Copy every line of the records below verbatim, keeping each character and line break as given.

-=-=-=-=-

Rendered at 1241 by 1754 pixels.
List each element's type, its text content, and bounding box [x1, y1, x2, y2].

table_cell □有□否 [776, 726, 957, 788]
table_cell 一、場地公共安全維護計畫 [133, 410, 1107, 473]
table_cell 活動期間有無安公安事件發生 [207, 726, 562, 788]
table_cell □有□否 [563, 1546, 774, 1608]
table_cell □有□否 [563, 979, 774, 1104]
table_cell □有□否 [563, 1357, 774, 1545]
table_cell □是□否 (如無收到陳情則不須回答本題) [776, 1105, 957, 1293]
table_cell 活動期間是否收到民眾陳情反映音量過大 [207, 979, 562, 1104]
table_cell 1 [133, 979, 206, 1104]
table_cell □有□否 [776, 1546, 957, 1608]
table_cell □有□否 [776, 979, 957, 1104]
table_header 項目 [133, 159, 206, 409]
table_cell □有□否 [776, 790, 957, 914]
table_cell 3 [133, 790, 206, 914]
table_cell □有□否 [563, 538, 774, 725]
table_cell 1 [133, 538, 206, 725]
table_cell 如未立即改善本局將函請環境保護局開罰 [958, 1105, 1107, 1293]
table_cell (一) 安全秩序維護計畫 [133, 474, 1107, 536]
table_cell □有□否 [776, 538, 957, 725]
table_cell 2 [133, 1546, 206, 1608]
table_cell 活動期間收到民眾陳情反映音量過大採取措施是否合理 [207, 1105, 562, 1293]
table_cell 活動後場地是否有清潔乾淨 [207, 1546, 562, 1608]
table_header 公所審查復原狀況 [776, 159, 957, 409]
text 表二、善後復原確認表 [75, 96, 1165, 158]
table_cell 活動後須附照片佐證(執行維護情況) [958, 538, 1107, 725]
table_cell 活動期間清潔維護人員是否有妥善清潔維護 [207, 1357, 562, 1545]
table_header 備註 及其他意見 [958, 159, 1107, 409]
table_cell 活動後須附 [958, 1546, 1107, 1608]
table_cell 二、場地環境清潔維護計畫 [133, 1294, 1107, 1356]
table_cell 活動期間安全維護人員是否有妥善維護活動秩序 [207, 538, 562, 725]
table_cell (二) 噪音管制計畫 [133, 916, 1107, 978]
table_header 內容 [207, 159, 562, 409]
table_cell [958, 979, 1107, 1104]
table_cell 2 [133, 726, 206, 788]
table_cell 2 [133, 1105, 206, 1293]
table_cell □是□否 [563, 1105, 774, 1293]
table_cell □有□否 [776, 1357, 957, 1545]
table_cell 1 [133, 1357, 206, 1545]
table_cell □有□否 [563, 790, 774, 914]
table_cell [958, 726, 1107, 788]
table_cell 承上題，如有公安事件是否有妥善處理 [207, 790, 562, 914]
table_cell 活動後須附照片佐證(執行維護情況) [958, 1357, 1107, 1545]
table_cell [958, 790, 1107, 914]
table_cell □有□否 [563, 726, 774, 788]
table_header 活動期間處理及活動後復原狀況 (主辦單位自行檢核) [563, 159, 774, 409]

-=-=-=-=-

(Exercise response)
Rendered at 1241 by 1754 pixels.
List each element's type, its text content, and bounding box [x1, y1, x2, y2].

table_cell □有□否 [776, 726, 957, 788]
table_cell 一、場地公共安全維護計畫 [133, 410, 1107, 473]
table_cell 活動期間有無安公安事件發生 [207, 726, 562, 788]
table_cell □有□否 [563, 1546, 774, 1608]
table_cell □有□否 [563, 979, 774, 1104]
table_cell □有□否 [563, 1357, 774, 1545]
table_cell □是□否 (如無收到陳情則不須回答本題) [776, 1105, 957, 1293]
table_cell 活動期間是否收到民眾陳情反映音量過大 [207, 979, 562, 1104]
table_cell 1 [133, 979, 206, 1104]
table_cell □有□否 [776, 1546, 957, 1608]
table_cell □有□否 [776, 979, 957, 1104]
table_header 項目 [133, 159, 206, 409]
table_cell □有□否 [776, 790, 957, 914]
table_cell 3 [133, 790, 206, 914]
table_cell □有□否 [563, 538, 774, 725]
table_cell 1 [133, 538, 206, 725]
table_cell 如未立即改善本局將函請環境保護局開罰 [958, 1105, 1107, 1293]
table_cell (一) 安全秩序維護計畫 [133, 474, 1107, 536]
table_cell □有□否 [776, 538, 957, 725]
table_cell 2 [133, 1546, 206, 1608]
table_cell 活動期間收到民眾陳情反映音量過大採取措施是否合理 [207, 1105, 562, 1293]
table_cell 活動後場地是否有清潔乾淨 [207, 1546, 562, 1608]
table_header 公所審查復原狀況 [776, 159, 957, 409]
text 表二、善後復原確認表 [75, 96, 1165, 158]
table_cell 活動後須附照片佐證(執行維護情況) [958, 538, 1107, 725]
table_cell 活動期間清潔維護人員是否有妥善清潔維護 [207, 1357, 562, 1545]
table_header 備註 及其他意見 [958, 159, 1107, 409]
table_cell 活動後須附 [958, 1546, 1107, 1608]
table_cell 二、場地環境清潔維護計畫 [133, 1294, 1107, 1356]
table_cell 活動期間安全維護人員是否有妥善維護活動秩序 [207, 538, 562, 725]
table_cell (二) 噪音管制計畫 [133, 916, 1107, 978]
table_header 內容 [207, 159, 562, 409]
table_cell [958, 979, 1107, 1104]
table_cell 2 [133, 726, 206, 788]
table_cell 2 [133, 1105, 206, 1293]
table_cell □是□否 [563, 1105, 774, 1293]
table_cell □有□否 [776, 1357, 957, 1545]
table_cell 1 [133, 1357, 206, 1545]
table_cell □有□否 [563, 790, 774, 914]
table_cell [958, 726, 1107, 788]
table_cell 承上題，如有公安事件是否有妥善處理 [207, 790, 562, 914]
table_cell 活動後須附照片佐證(執行維護情況) [958, 1357, 1107, 1545]
table_cell [958, 790, 1107, 914]
table_cell □有□否 [563, 726, 774, 788]
table_header 活動期間處理及活動後復原狀況 (主辦單位自行檢核) [563, 159, 774, 409]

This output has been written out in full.